Originally Posted by *Kleine Hexe* 
One word: Overalls

We can't do overalls. If they fit him in length they are too wide/baggy and you can see right down into the sides of them they are so loose.
If I get a size smaller they are up to his shins. Plus he hates the straps on his shoulders.
I wish I could sew, I can't even sew on a button.


----------



## LauraLoo

Quote:


Originally Posted by *StarChild* 
We discovered a great solution for the jeans. When we have a pair that still fit in the waist, but have become too short-we attach thick ribbon along the bottom to make them longer. We have found all sorts of wide fabric belts at the thrift store and sew those on too. They have become some of her favorite pairs, because she help design them.

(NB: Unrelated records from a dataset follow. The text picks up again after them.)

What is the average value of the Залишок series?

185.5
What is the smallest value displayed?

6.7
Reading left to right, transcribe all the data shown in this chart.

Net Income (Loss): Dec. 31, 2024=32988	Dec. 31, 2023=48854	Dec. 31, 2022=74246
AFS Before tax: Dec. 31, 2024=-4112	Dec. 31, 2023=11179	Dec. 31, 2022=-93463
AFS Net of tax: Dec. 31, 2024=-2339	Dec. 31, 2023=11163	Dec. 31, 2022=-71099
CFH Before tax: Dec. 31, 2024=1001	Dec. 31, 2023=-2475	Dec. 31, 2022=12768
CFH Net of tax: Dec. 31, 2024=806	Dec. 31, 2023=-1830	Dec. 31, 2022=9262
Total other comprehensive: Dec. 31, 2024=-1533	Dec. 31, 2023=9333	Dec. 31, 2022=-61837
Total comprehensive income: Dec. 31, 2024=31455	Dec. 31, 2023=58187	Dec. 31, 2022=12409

That's a GREAT idea! I have some sewing skills -- mostly straight line kind of stuff. Sewing a band along the bottom of jeans I could handle. I think altering a waistband is WAY over my head. I knew I should have paid attention in home ec.!


----------



## trinity6232000

Quote:


Originally Posted by *StarChild* 
I have similar problems with my DD.
We discovered a great solution for the jeans. When we have a pair that still fit in the waist, but have become too short-we attach thick ribbon along the bottom to make them longer. We have found all sorts of wide fabric belts at the thrift store and sew those on too. They have become some of her favorite pairs, because she help design them.
Pants that are 2 or 3 sizes too small in length, but still fit in the waist become capris for her too.

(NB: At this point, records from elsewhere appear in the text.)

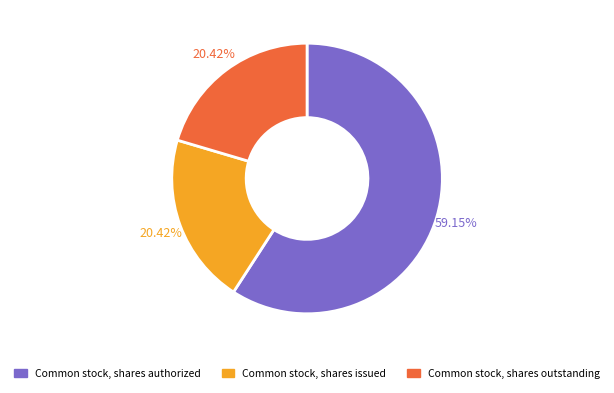

What is the largest slice in the pie chart?

Common stock, shares authorized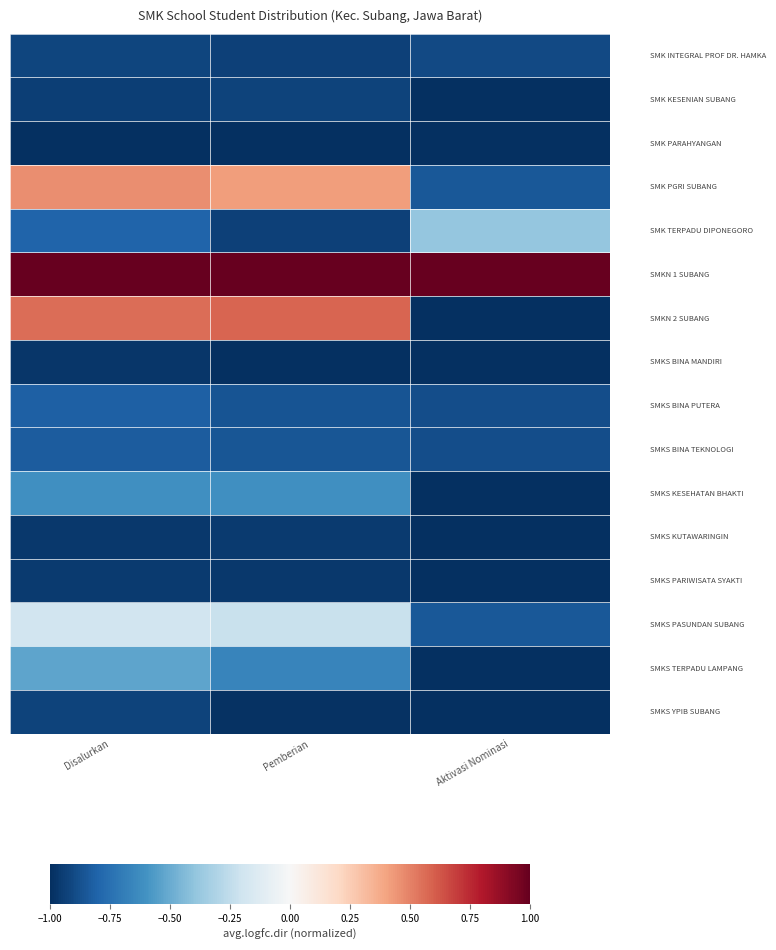

What is the greatest value displayed?

1.0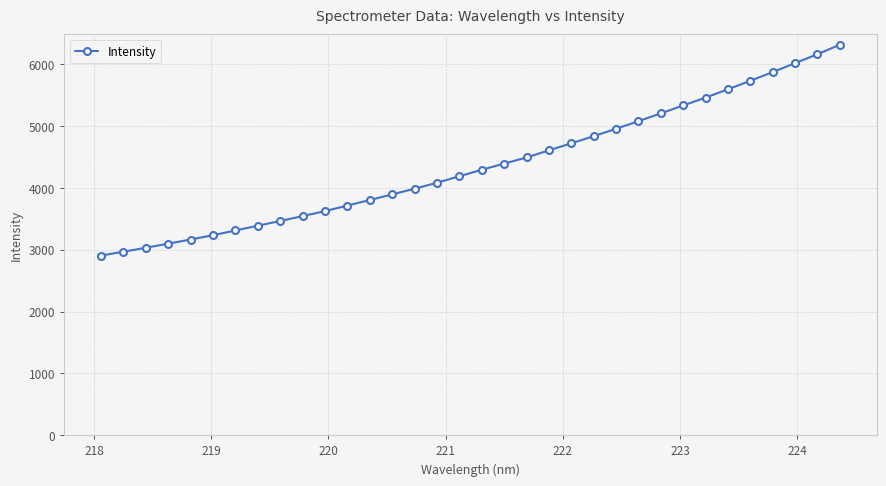

What is the value of the 19th point from the left?

4394.2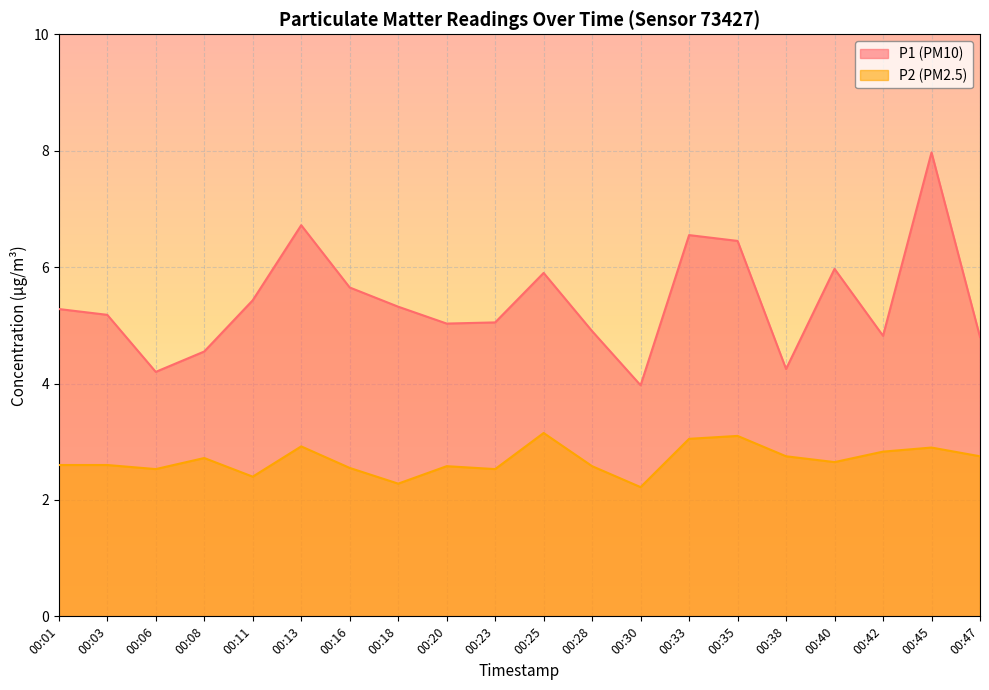

How many distinct data groups are displayed?

2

I was thinking of trying this myself. My dd just grew out of her 5 leggings in length,
but when I got out a couple of 6's I bought ahead of time, the waist is so large they fall
down. I'm going to try it today, I thought it would work better with jeans, but dd refuses
to wear jeans.
If dd would wear jeans we wouldn't have a problem. Old Navy Slims fit her perfectly when
I cinch the waist all the way. Gap Slims are a great fit in jeans for her as well. We never
have a problem with shirts, she has long legs/short torso.

Glad to know I'm not the only Mom that uses 2-3 sizes too small pants as capris. StarChild
I would love to see pics of your dd's pants if you have any.


----------



## citymama

I have the same problem and have found few clothing lines that are consistent (at least affordable ones). Sometimes Children's Place has pants that are good . Recenlty, I saw some cute dresses on www.etsy.com that were very well priced and are made to measure!


----------



## MOM2ANSLEY

My mil sews ?darts? inyo back of dds jeans
I love the ribbon idea will try it. We do leggings too. at gymbo just ask if they have what you want in the stockroom...theirnstores are small and when busy during sales they cant keep stock out in my experience
nak


----------